【CP-力作鼎推】OWLS: Scaling Laws for Multilingual Speech Recognition and Translation Models
论文链接
Neural scaling laws offer valuable insights for designing robust sequence processing architectures. While these laws have been extensively characterized in other modalities, their behavior in speech remains comparatively underexplored. In this work, we introduce OWLS, an open-access, reproducible suite of multilingual speech recognition and translation models spanning 0.25B to 18B parameters, with the 18B version being the largest speech model, to the best of our knowledge. OWLS leverages up to 360K hours of public speech data across 150 languages, enabling a systematic investigation into how data, model, and compute scaling each influence performance in multilingual speech tasks. We use OWLS to derive neural scaling laws, showing how final performance can be reliably predicted when scaling. One of our key findings is that scaling enhances performance on low-resource languages/dialects, helping to mitigate bias and improve the accessibility of speech technologies. Finally, we show how OWLS can be used to power new research directions by discovering emergent abilities in large-scale speech models. Model checkpoints will be released on huggingface for future studies.
Conclusions:
- Larger models can mitigate bias and improve the fairness of speech technologies.

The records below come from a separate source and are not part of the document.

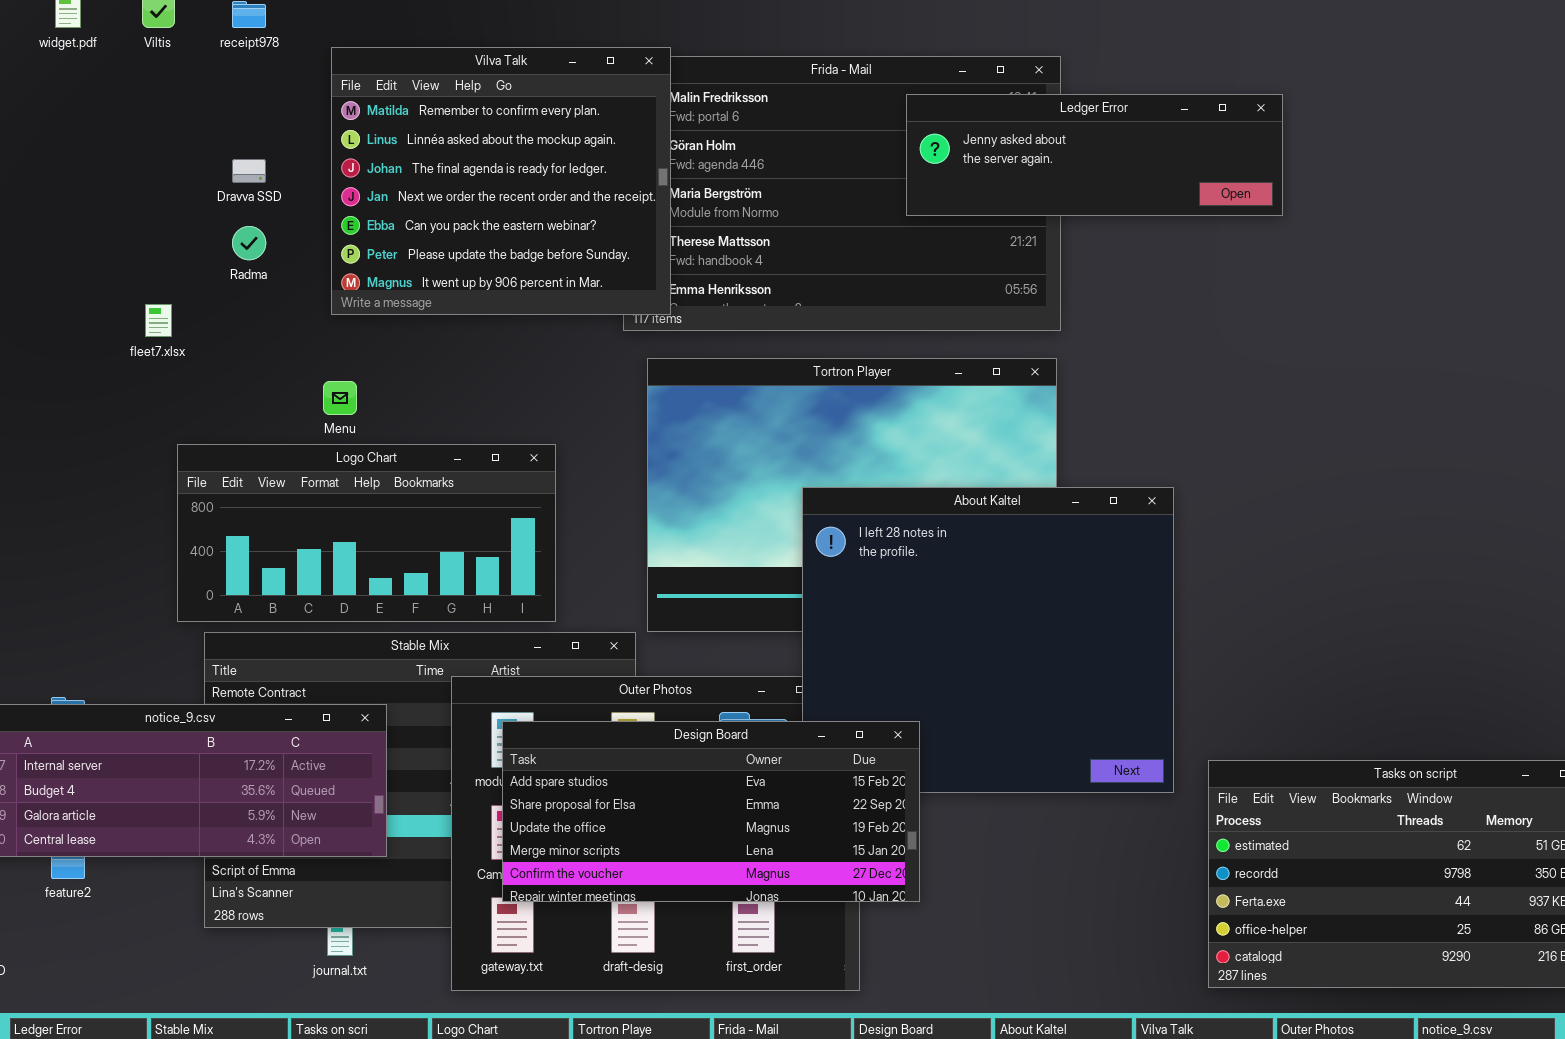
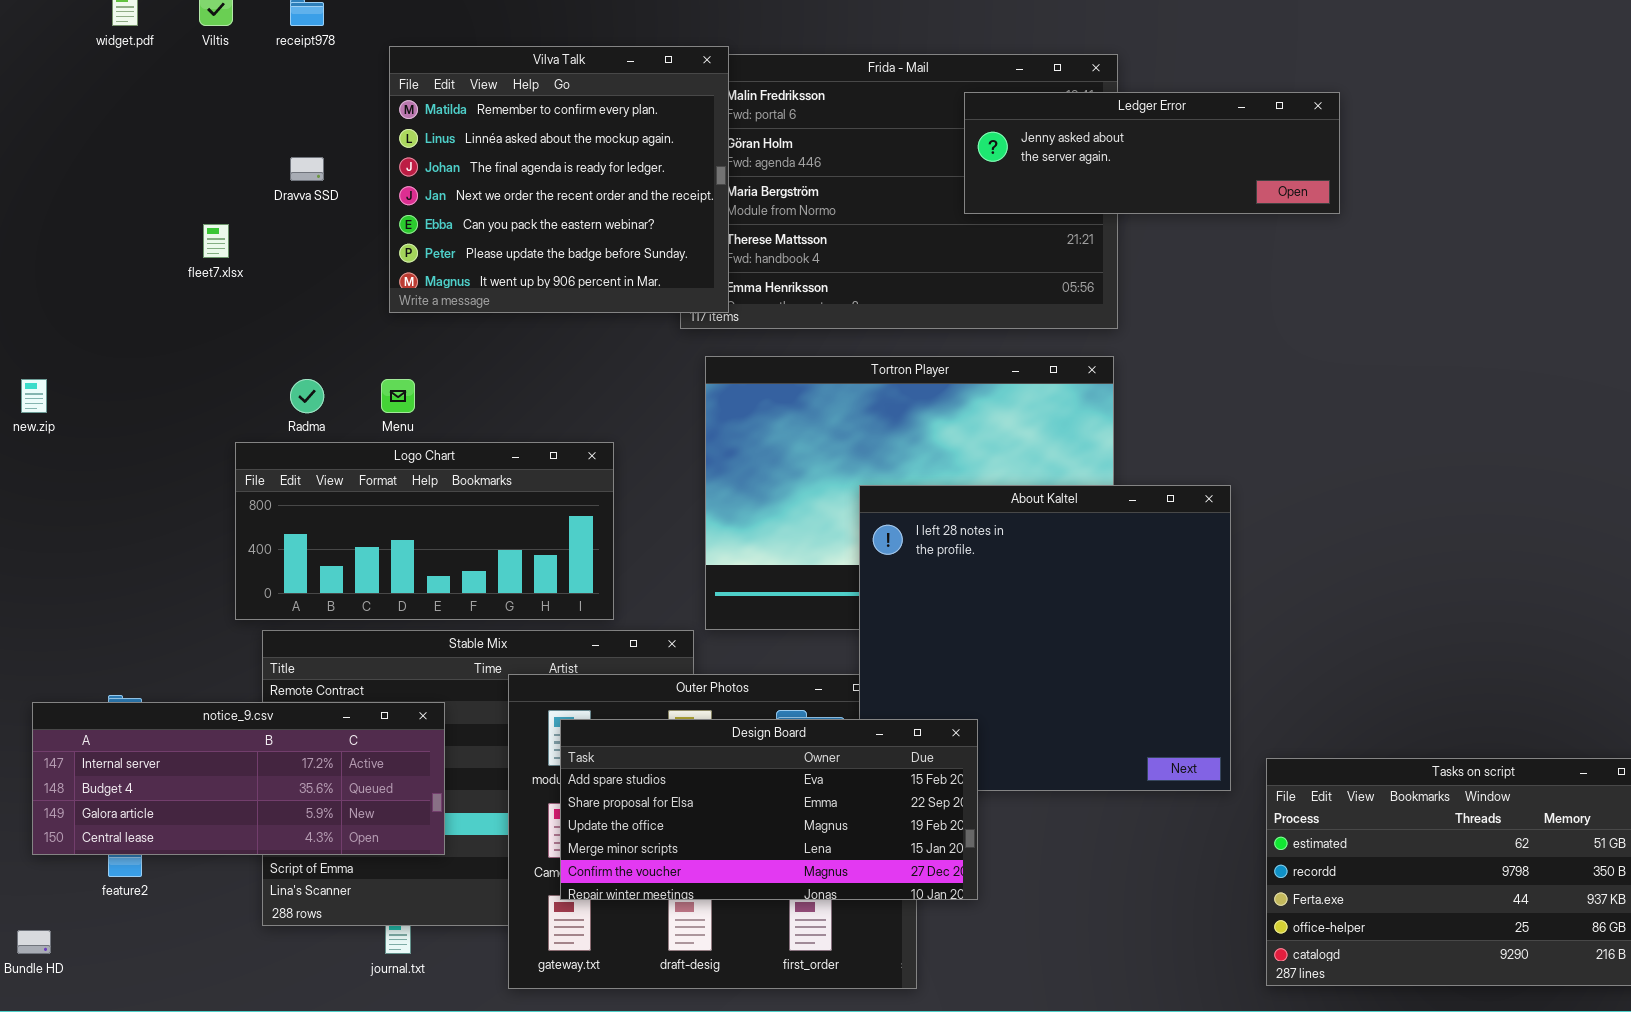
Radma: [232,226,266,260] -> [290,379,324,413], moved
fleet7.xlsx: [145,304,172,337] -> [203,224,229,258], moved

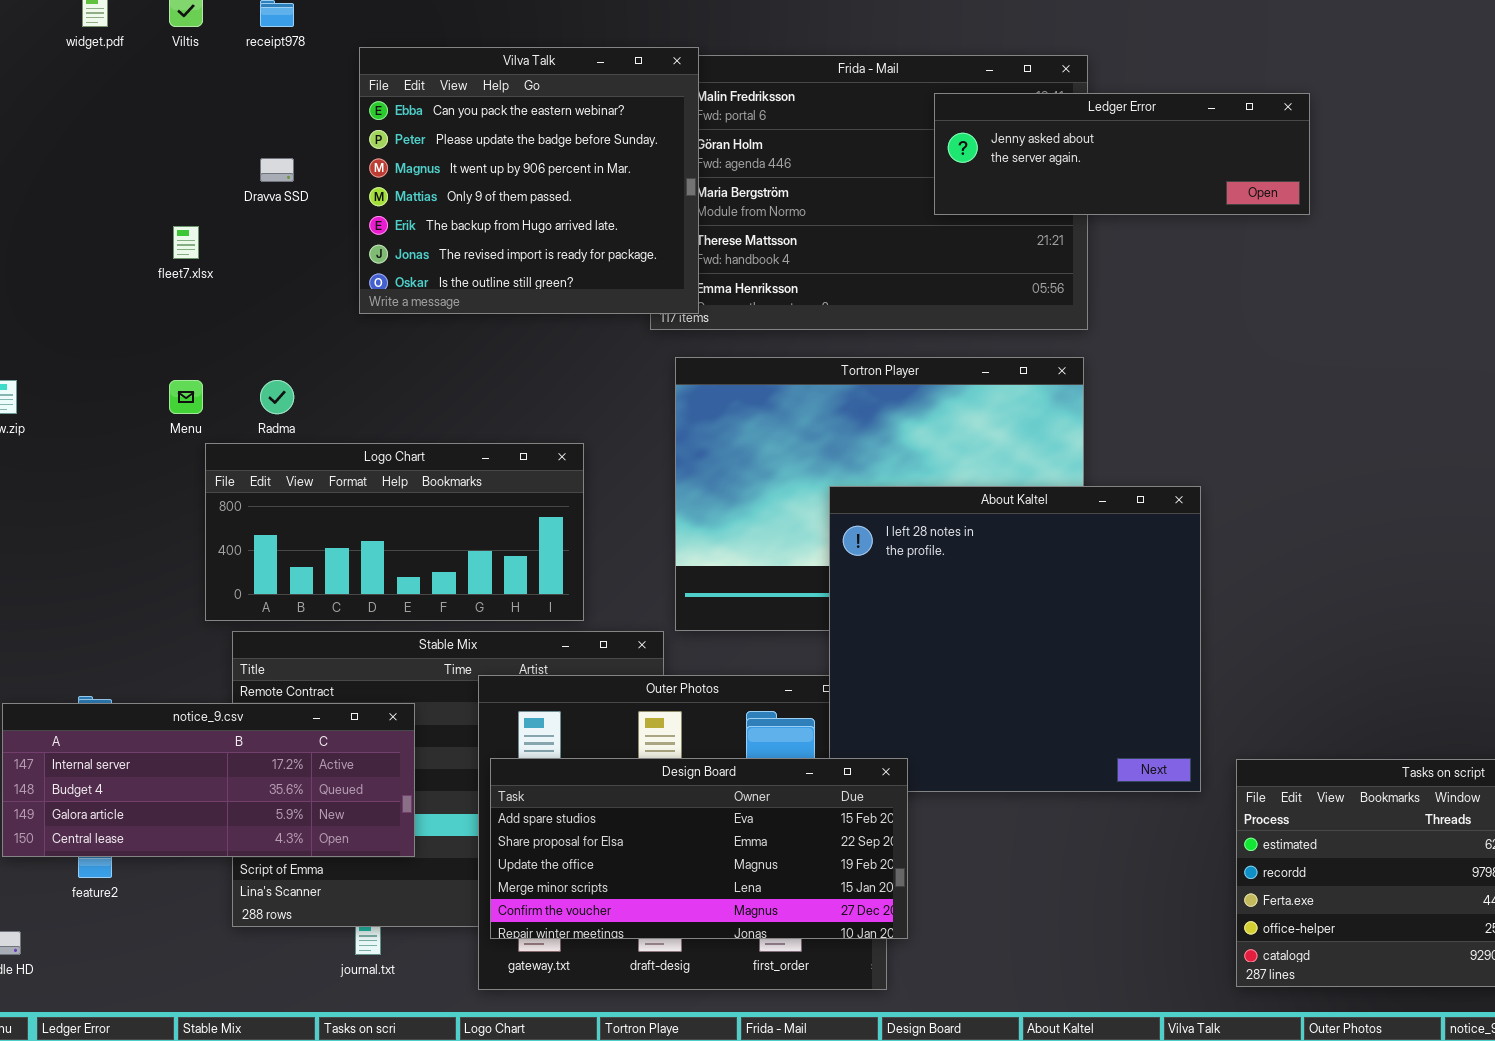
Vilva Talk: [389,46,729,313] -> [359,47,699,314], scrolled down 4 rows
Menu: [381,379,415,413] -> [169,380,203,414], moved
Design Board: [560,719,978,900] -> [490,758,908,939], moved

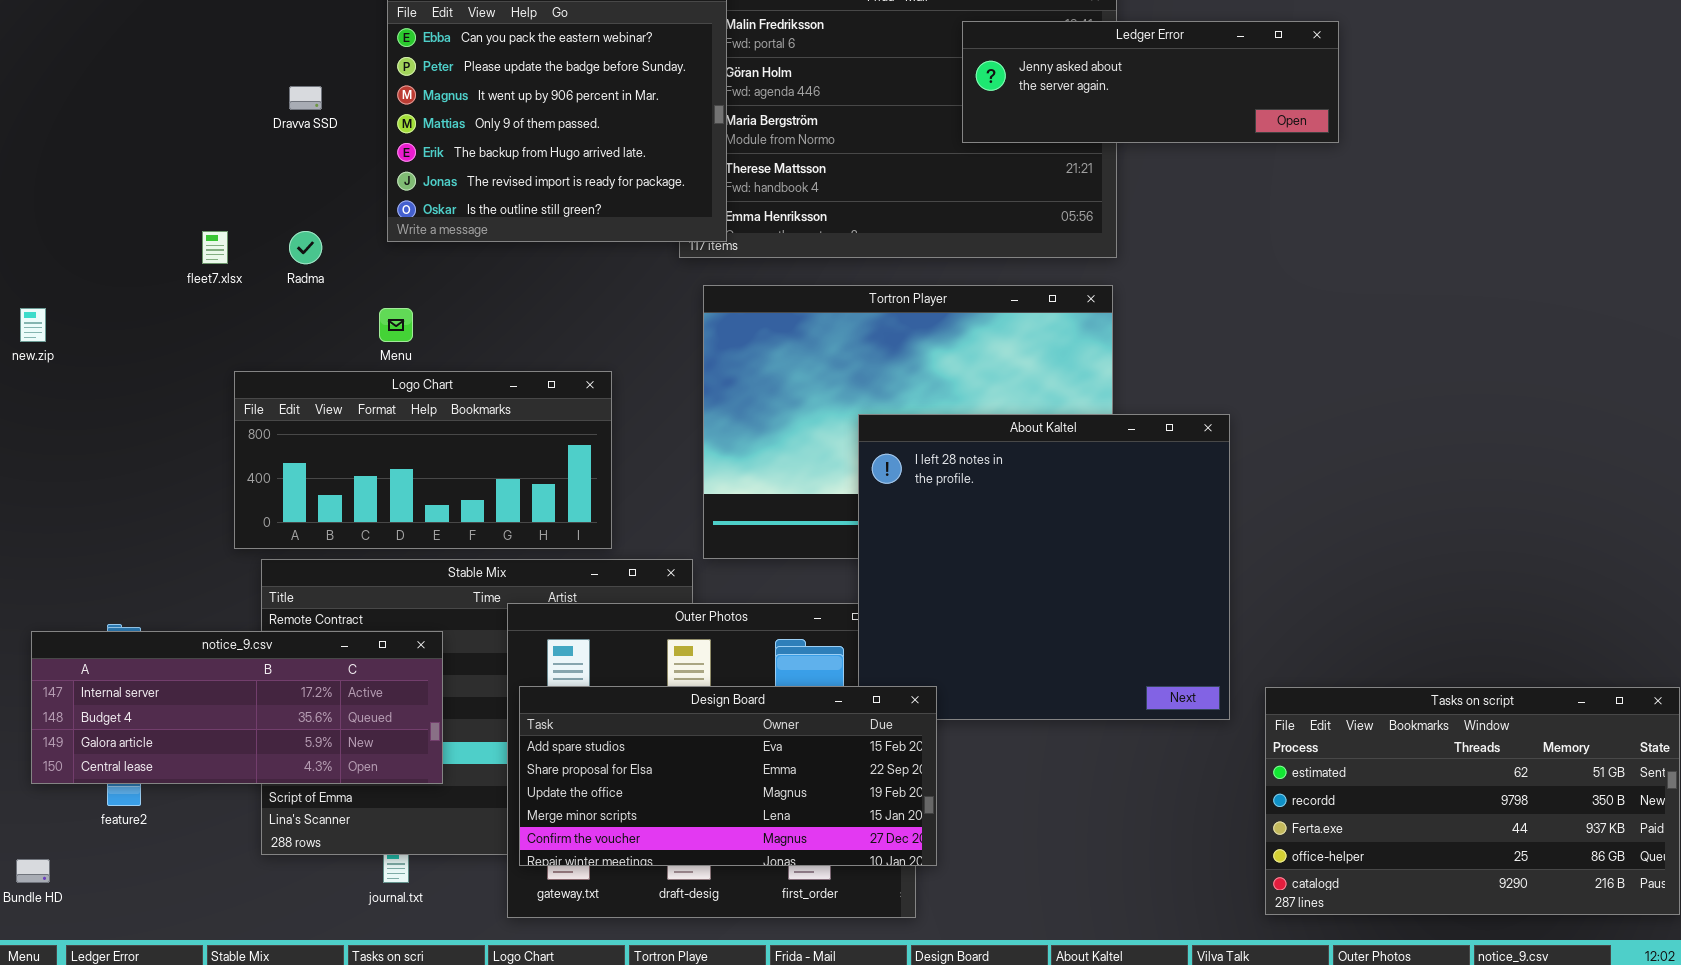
fleet7.xlsx: [173,226,199,259] -> [202,231,228,264], moved
Menu: [169,380,203,414] -> [379,308,413,342], moved
Radma: [260,380,294,414] -> [289,231,322,264], moved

- while parameter scaling can significantly improve ST performance, it cannot overcome cases where there is inherently insufficient amounts of data to learn the task.
- data scaling without additional diversity leads to quickly saturated performance.
- small models already exhibit strong performance in phonetically mapping speech to text and larger models exhibit significantly stronger orthographic capabilities.
- scaling can lead to significant reductions in code-switched CER, but the benefits are unevenly distributed.
- larger ASR models are indeed more capable of ”mishearing” in a semantically sound manner.